*** Opening Selected excerpt ***
TOKYO: Japan's government is set to extend on Friday (May 7) a state of emergency in Tokyo and three other areas by about three weeks until the end of May to curb a surge in COVID-19 cases just months before the start of the Tokyo Olympics.
The government had hoped that a "short and powerful" state of emergency would contain a fourth wave of infections, but new cases in the capital Tokyo and second city Osaka are still at high levels, economy minister Yasutoshi Nishimura, who is also in charge of pandemic measures, said on Friday.
Extending the state of emergency to May 31 from May 11 will leave a margin of less than two months before the Jul 23 start of the Games, which were postponed by a year due to the pandemic.
"Osaka particularly is in quite a dangerous situation with its medical system," Nishimura said at the start of a meeting with a panel of medical and economic experts, noting that variant strains are spreading rapidly.
"We have a strong sense of danger that Tokyo could soon be turning into the same situation as Osaka."
The experts later approved the extension plan, Nishimura said. Formal government approval is set for later in the day, with Prime Minister Yoshihide Suga giving a news conference at 7pm local time (6pm Singapore time).
All hospital beds for critical patients in Osaka are occupied, public broadcaster NHK reported on Friday.
Nationwide, NHK said that Japan has recorded nearly 622,000 cases of COVID-19 and about 10,600 deaths from the disease.
Nishimura said that the government aims to place Aichi prefecture to the west of Tokyo and Fukuoka prefecture in the south-west under a state of emergency - joining Tokyo and Osaka, Hyogo and Kyoto prefectures, home to nearly a quarter of Japan's population.
The northern island of Hokkaido and two other areas will be added to regions under a "quasi state of emergency", he said.
*** Closing Selected excerpt ***
## [Questions on the material]
(A) Duplicate everything from "All hospital beds" down to "of Japan's population." in the article on Japan's COVID-19 state of emergency, word for word.
(B) According to NHK in the article on Japan's COVID-19 state of emergency, how many hospital beds for critical patients in Osaka are occupied?
(C) Resume the article on Japan's COVID-19 state of emergency, picking up after its final sentence.
*** Opening Supplied information ***
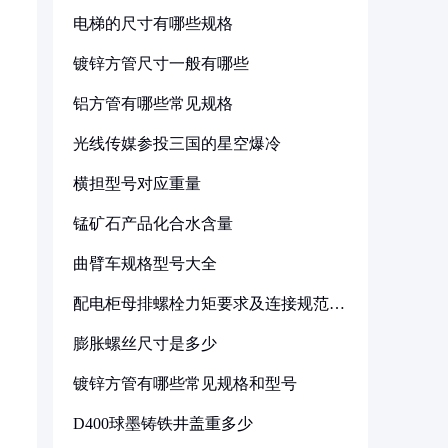
电梯的尺寸有哪些规格
镀锌方管尺寸一般有哪些
铝方管有哪些常见规格
光线传媒参投三国的星空爆冷
横担型号对应重量
锰矿石产品化合水含量
曲臂车规格型号大全
配电柜母排螺栓力矩要求及连接规范详
解
膨胀螺丝尺寸是多少
镀锌方管有哪些常见规格和型号
D400球墨铸铁井盖重多少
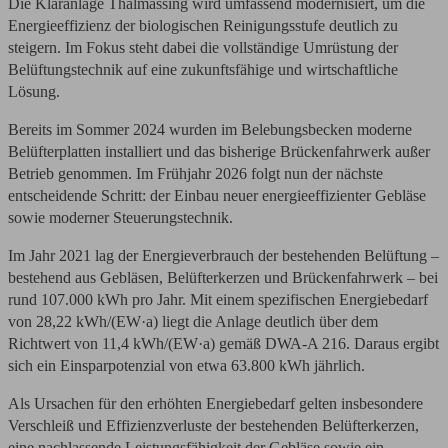
Die Kläranlage Thalmässing wird umfassend modernisiert, um die
Energieeffizienz der biologischen Reinigungsstufe deutlich zu
steigern. Im Fokus steht dabei die vollständige Umrüstung der
Belüftungstechnik auf eine zukunftsfähige und wirtschaftliche
Lösung.
Bereits im Sommer 2024 wurden im Belebungsbecken moderne
Belüfterplatten installiert und das bisherige Brückenfahrwerk außer
Betrieb genommen. Im Frühjahr 2026 folgt nun der nächste
entscheidende Schritt: der Einbau neuer energieeffizienter Gebläse
sowie moderner Steuerungstechnik.
Im Jahr 2021 lag der Energieverbrauch der bestehenden Belüftung –
bestehend aus Gebläsen, Belüfterkerzen und Brückenfahrwerk – bei
rund 107.000 kWh pro Jahr. Mit einem spezifischen Energiebedarf
von 28,22 kWh/(EW·a) liegt die Anlage deutlich über dem
Richtwert von 11,4 kWh/(EW·a) gemäß DWA-A 216. Daraus ergibt
sich ein Einsparpotenzial von etwa 63.800 kWh jährlich.
Als Ursachen für den erhöhten Energiebedarf gelten insbesondere
Verschleiß und Effizienzverluste der bestehenden Belüfterkerzen,
eine nachlassende Leistungsfähigkeit der Gebläse sowie ein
*** Closing Supplied information ***
## [Answers]
(A)
All hospital beds for critical patients in Osaka are occupied, public broadcaster NHK reported on Friday.
Nationwide, NHK said that Japan has recorded nearly 622,000 cases of COVID-19 and about 10,600 deaths from the disease.
Nishimura said that the government aims to place Aichi prefecture to the west of Tokyo and Fukuoka prefecture in the south-west under a state of emergency - joining Tokyo and Osaka, Hyogo and Kyoto prefectures, home to nearly a quarter of Japan's population.

(B) All of them.

(C)
Under the extended state of emergency, bars, restaurants, karaoke parlours and other places serving alcohol will continue to be asked to close, while people will continue to be asked to avoid taking unnecessary trips.
But other requests will be loosened, Nishimura said. Commercial facilities such as shopping malls, for instance, will be asked to shorten opening hours rather than close completely.
Japan has not suffered as badly from the virus as other nations, but its vaccination campaign is lagging badly, with even many elderly people still waiting for inoculations.
Still, Japan and the International Olympic Committee insist the Olympics will take place, although foreign spectators have been banned. A decision on domestic spectators has yet to be reached.
Upcoming test events for the Olympics, including an athletics event at the weekend, will not be affected by the extension of the state of emergency. The diving World Cup, which featured more than 200 athletes from 50 countries, was held in Tokyo this past week under the current state of emergency.
The governor of Fukuoka prefecture said it could be "difficult" to host the Olympic torch relay under a state of emergency, Jiji news agency reported on Thursday. The relay is set to take place in the prefecture on May 11 and May 12.